Cooper: Trump should tell what he knows

Did then-President Barack Obama or his administration order that the telephones in then-Republican candidate Donald Trump's Trump Tower be wiretapped?
Did then-President Barack Obama or his administration order that the telephones in then-Republican candidate Donald Trump's Trump Tower be wiretapped?

It is incumbent upon President Donald Trump to put up or shut up when it comes to claims that former President Barack Obama authorized wiretaps on Trump Tower during the election.

We don't doubt the former president might have used the powers of his office to undermine the then-Republican candidate, but the spying charge is too serious to fire off in a tweet without evidence. Indeed, he should have used as many tweets as it took - one tweet is only 140 characters, after all - to explain how he knew such a thing occurred.

President Trump's first 100 days

Without evidence, which Trump explains will come to light in a congressional investigation, he looks desperate in trying to deflect interest in Democratic charges his campaign somehow colluded with Russians to steer the presidential election his way.

To date, Democrats themselves have shown nothing that indicates there was such collusion. Indeed, they had been the ones who had begun looking desperate until the president plunged in with his charges.

Trump said the wiretapping at the New York City building where he maintains his residence and ran the presidential transition occurred in October.

It is unclear where the charges originated, but anonymously sourced British reports, conservative websites and various blogs have claimed Obama administration officials had obtained a warrant under the Foreign Intelligence Surveillance Act (FISA) to review contacts between computers at the Republican candidate's New York headquarters and a Russian bank.

Republican lawmakers said over the weekend they will include Trump's claim in their investigation of Russian campaign meddling.

Meanwhile, the president maintains he will be vindicated.

"This will be investigated," Trump said, according to a conversation Newsmax Chief Executive Officer Christopher Ruddy wrote Sunday that he had with the president. "This will all come out. I will be proven right."
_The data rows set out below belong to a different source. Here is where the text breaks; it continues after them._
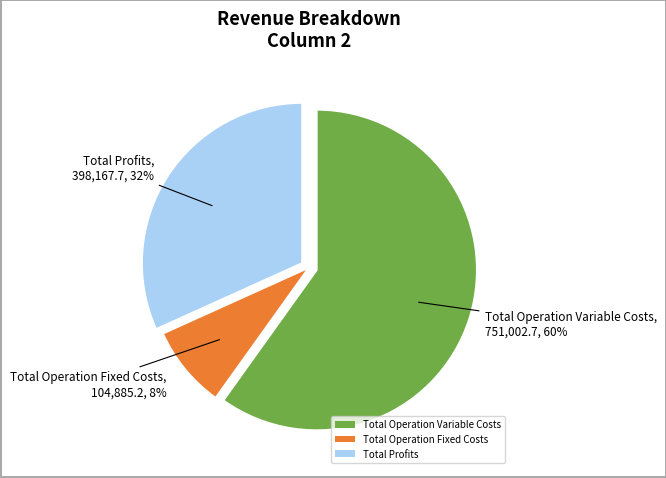

Combined, do Total Operation Fixed Costs and Total Profits account for over 50%?

No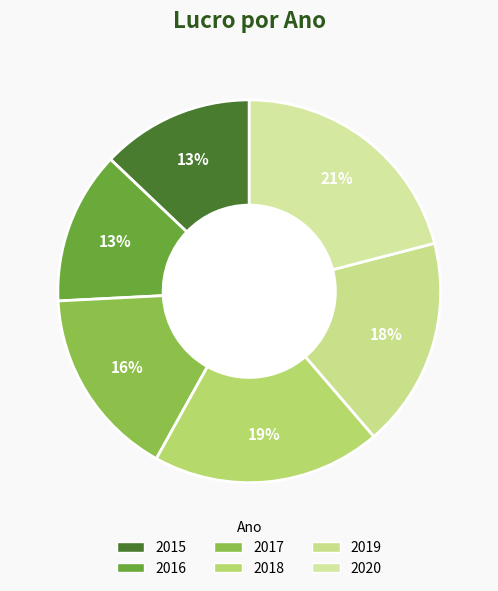

Does 2020 represent more than half of the total?

No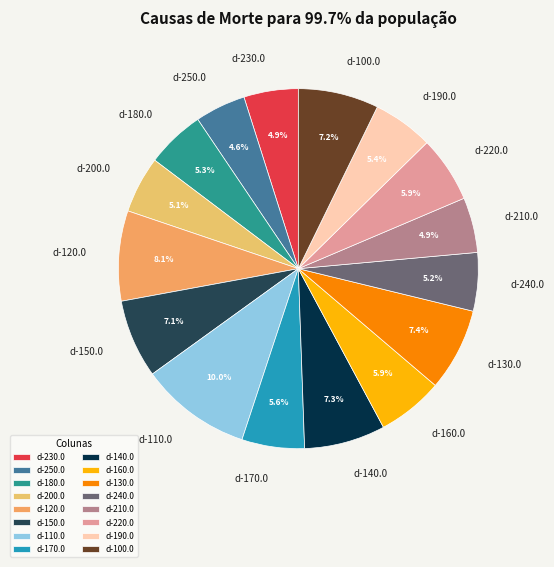

What is the ratio of the value at d-240.0 to the value at d-110.0?

0.5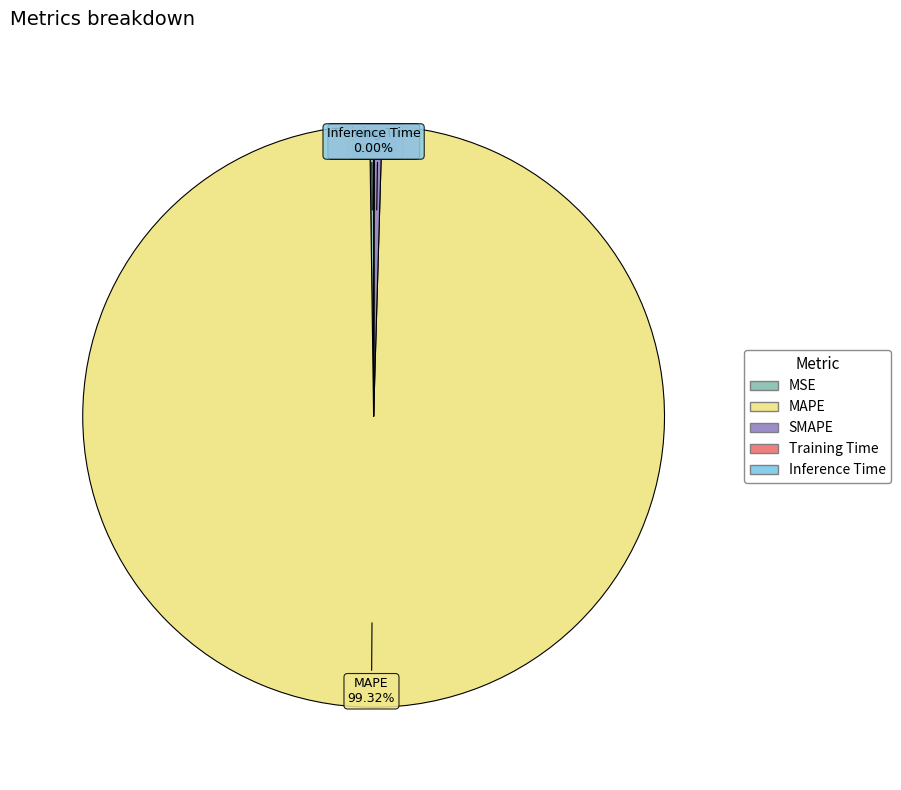

Is MAPE the majority of the pie?

Yes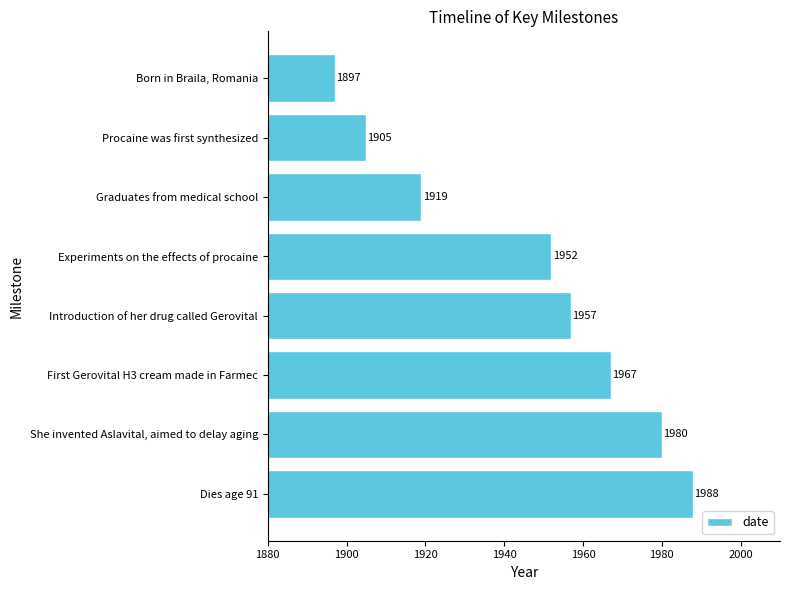

What is the change in value from Graduates from medical school to Dies age 91?

+69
Ruddy said the media should have concentrated on the fact neither Obama nor his administration officials didn't deny the Trump Tower was wiretapped, only that Obama was not behind it.

"Wouldn't it strain belief that a major presidential candidate's offices were wiretapped and the president was never informed?" he wrote.
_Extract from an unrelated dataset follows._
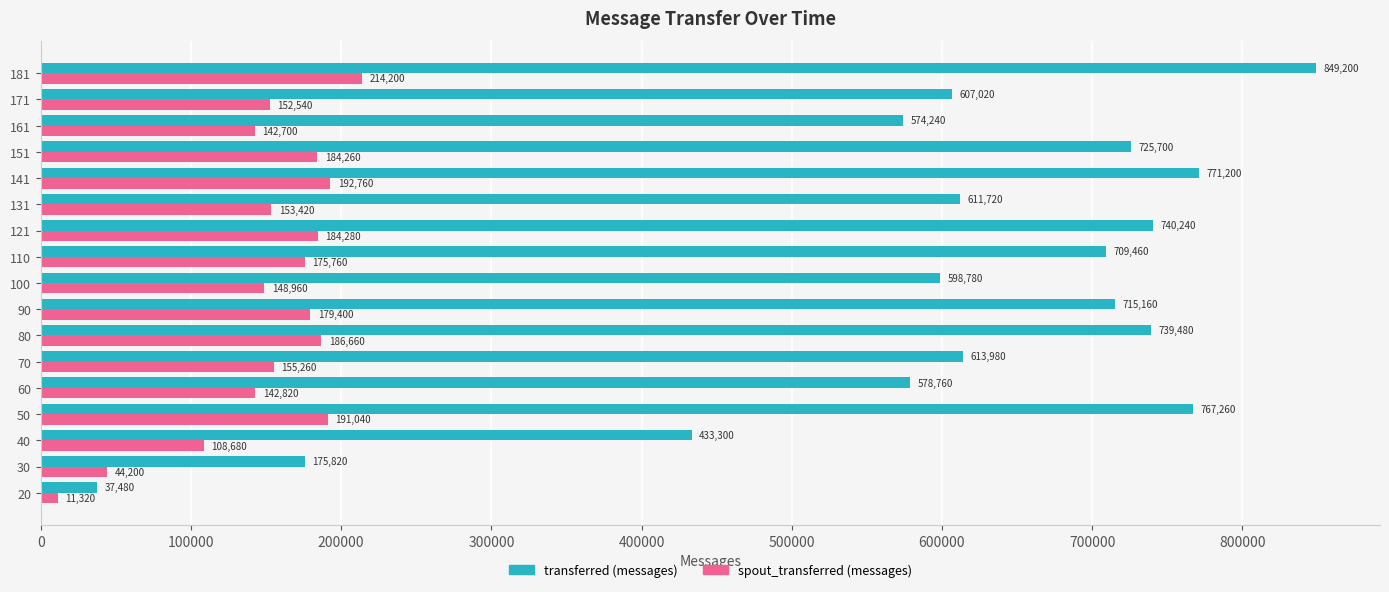

Where is spout_transferred (messages) nearest to the value 112760?

40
Obama himself offered a lawyerly denial that only took the White House out of the mix (but not the FISA court, which orders such surveillance).

"A cardinal rule of the Obama Administration was that no White House official ever interfered with any independent investigation led by the Department of Justice," his statement said. "As part of that practice, neither President Obama nor any White House official ever ordered surveillance on any U.S. citizen. Any suggestion otherwise is simply false."
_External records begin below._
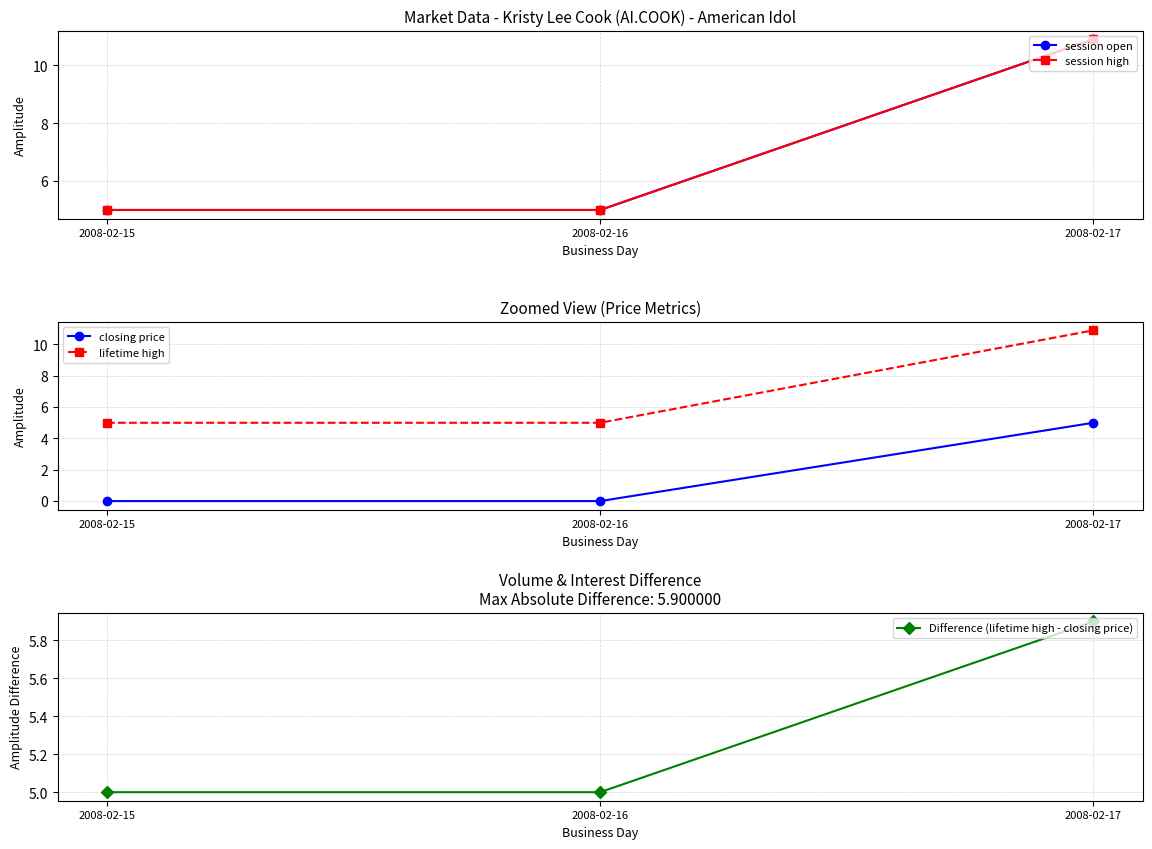

Reading left to right, extract all data points from this chart.

session open: 2008-02-15=5.0	2008-02-16=5.0	2008-02-17=10.9
session high: 2008-02-15=5.0	2008-02-16=5.0	2008-02-17=10.9
closing price: 2008-02-15=0.0	2008-02-16=0.0	2008-02-17=5.0
lifetime high: 2008-02-15=5.0	2008-02-16=5.0	2008-02-17=10.9
Difference (lifetime high - closing price): 2008-02-15=5.0	2008-02-16=5.0	2008-02-17=5.9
Presidential counselor Kellyanne Conway continued the insistence on Monday, though she wouldn't reveal where Trump first learned of the information and mentioned only "credible news sources."

"He's the president of the United States, [so] he has information and intelligence that the rest of us do not," she said on Fox News.

In that case, Trump should provide the American people a measure of proof of such a charge. He should reveal how he knows what he says he knows and any details that give the congressional investigation more teeth.

If there is not evidence or congressional investigators can find no evidence, it looks worse for the president than if he'd said nothing at all.

We believe, and the American people who voted for him believe, Trump has more important things to do than fire off petulant tweets. His backers, after all, have been able to cheer at his revelations of companies that want to add jobs since he was elected, at the lowering of costs of military jets at his behest, at his efforts to keep the country safe by ordering immigration laws enforced, and with his desire to repeal and replace Obamacare.

Unfortunately, a now expanded investigation only ensures the Russian story has legs longer than anything the president does that is positive.

And unproven charges against Obama can only go so far. Yes, many people who voted for the New York businessman in November did so because of the former president's agenda, his executive actions and his pitting one group of Americans against another. But remember how tiresome Obama's blame of the country's troubles on former President George W. Bush became? It went on well beyond his first term in office.

Despite Trump's random tweets, his calling out of those with whom he disagrees and his general bombast, we believe many Americans are willing to give him the benefit of the doubt if he continues to work hard for the people, the ones he promised are his first priority.

But continued charges that can't be proven strain credulity and break down trust. That's not helpful for an administration with real promise.